The woman who built GPT-4 just told a court, under oath, that the CEO lied to her about safety protocols.
The Summary
- Mira Murati testified that Sam Altman falsely told her OpenAI's legal department had cleared a new AI model to skip the deployment safety board, a statement she confirmed under oath was untrue.
- The deposition surfaced in the Musk v. Altman trial, where Barry Diller defended Altman while simultaneously arguing that trust becomes "irrelevant" as we approach AGI.
- OpenAI's former CTO, who left in September 2024, stated Altman made her work "more difficult" during her tenure.
- The testimony exposes the central tension in AI governance: whether individual leadership integrity matters when building systems designed to exceed human control.
The Signal
Murati's testimony is damning not because it reveals personal animosity, but because it documents a specific lie about a specific safety process. When asked directly if Altman told the truth about legal's approval to bypass the safety board, she answered with one word: "No." This isn't office politics. This is the technical leader responsible for GPT-4's development saying the CEO misrepresented internal safety protocols.
The timing matters. Murati left OpenAI in September 2024, part of a broader exodus of safety-focused leadership. Her departure followed the dissolution of OpenAI's Superalignment team and the exits of Jan Leike and Ilya Sutskever. Now we know what was happening behind closed doors: disagreements over whether new models needed formal safety review.
"The woman who understood the models better than almost anyone else couldn't trust what her CEO told her about deploying them."
Enter Barry Diller with a different kind of bombshell. The IAC chairman told the court he trusts Altman personally, then pivoted to argue trust itself becomes meaningless as AGI approaches. His logic: once you build a system smarter than its creators, personal integrity of the leadership team is beside the point. You need structural guardrails, not trustworthy executives.
Key contradictions in the courtroom:
- Diller defends Altman's character while arguing character doesn't matter
- Murati says Altman lied about safety while Diller says we need safety beyond trust
- The defense and prosecution accidentally agree: trust isn't enough
This creates a strange legal moment where both sides are making the same structural argument while disagreeing on the facts. Diller's testimony, meant to defend Altman, actually validates the case for binding external oversight. If trust is irrelevant when building AGI, then Murati's testimony about broken trust is almost beside the point. What matters is whether OpenAI had robust safety processes, and whether Altman circumvented them.

▸ **Data**
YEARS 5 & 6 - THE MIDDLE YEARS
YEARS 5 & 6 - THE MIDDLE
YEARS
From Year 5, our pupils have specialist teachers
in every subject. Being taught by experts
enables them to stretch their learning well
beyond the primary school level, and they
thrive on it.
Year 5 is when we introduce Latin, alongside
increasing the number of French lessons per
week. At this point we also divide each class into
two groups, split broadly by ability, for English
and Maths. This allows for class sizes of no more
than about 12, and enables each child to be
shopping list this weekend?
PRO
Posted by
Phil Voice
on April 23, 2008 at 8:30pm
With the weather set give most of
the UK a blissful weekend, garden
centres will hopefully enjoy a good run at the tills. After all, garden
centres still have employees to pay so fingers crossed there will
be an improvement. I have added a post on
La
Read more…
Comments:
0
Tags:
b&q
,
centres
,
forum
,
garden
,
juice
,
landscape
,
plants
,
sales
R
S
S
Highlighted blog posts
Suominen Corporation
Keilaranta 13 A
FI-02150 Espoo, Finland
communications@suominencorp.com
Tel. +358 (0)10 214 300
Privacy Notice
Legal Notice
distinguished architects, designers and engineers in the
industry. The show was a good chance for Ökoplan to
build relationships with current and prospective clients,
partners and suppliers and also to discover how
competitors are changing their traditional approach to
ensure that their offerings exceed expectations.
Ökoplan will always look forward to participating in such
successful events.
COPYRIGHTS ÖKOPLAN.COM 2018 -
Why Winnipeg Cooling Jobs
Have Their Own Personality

--

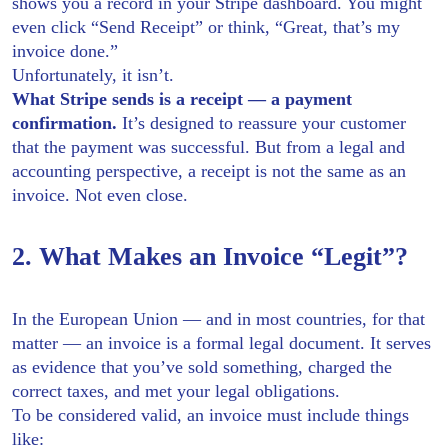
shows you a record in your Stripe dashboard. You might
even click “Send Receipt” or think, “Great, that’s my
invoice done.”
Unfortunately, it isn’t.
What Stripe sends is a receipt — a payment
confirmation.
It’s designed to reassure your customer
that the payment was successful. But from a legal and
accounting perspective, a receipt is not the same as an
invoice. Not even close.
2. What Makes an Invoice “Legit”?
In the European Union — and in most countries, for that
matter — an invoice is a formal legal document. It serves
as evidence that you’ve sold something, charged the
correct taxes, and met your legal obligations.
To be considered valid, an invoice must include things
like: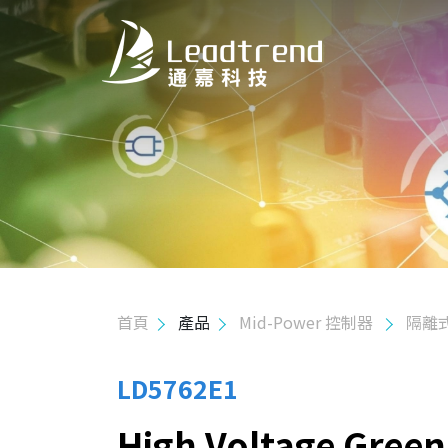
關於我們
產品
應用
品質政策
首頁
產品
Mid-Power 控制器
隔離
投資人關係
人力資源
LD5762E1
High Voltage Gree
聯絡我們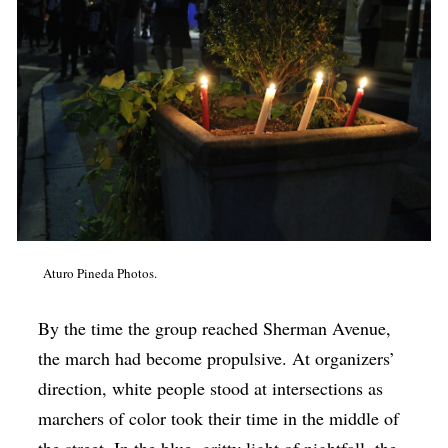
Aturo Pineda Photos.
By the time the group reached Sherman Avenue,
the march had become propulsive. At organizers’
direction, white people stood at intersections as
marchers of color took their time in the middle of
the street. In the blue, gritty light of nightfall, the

▸ **Activity list**
A. In the article on Murati's testimony, translate this sentence into Spanish: "Murati left OpenAI in September 2024, part of a broader exodus of safety-focused leadership."
B. According to the article on Murati's testimony, what one-word answer did Murati give when asked whether Altman told the truth about legal's approval to bypass the safety board?

▸ **Answers below**
A. Murati dejó OpenAI en septiembre de 2024, como parte de un éxodo más amplio de líderes centrados en la seguridad.

B. "No."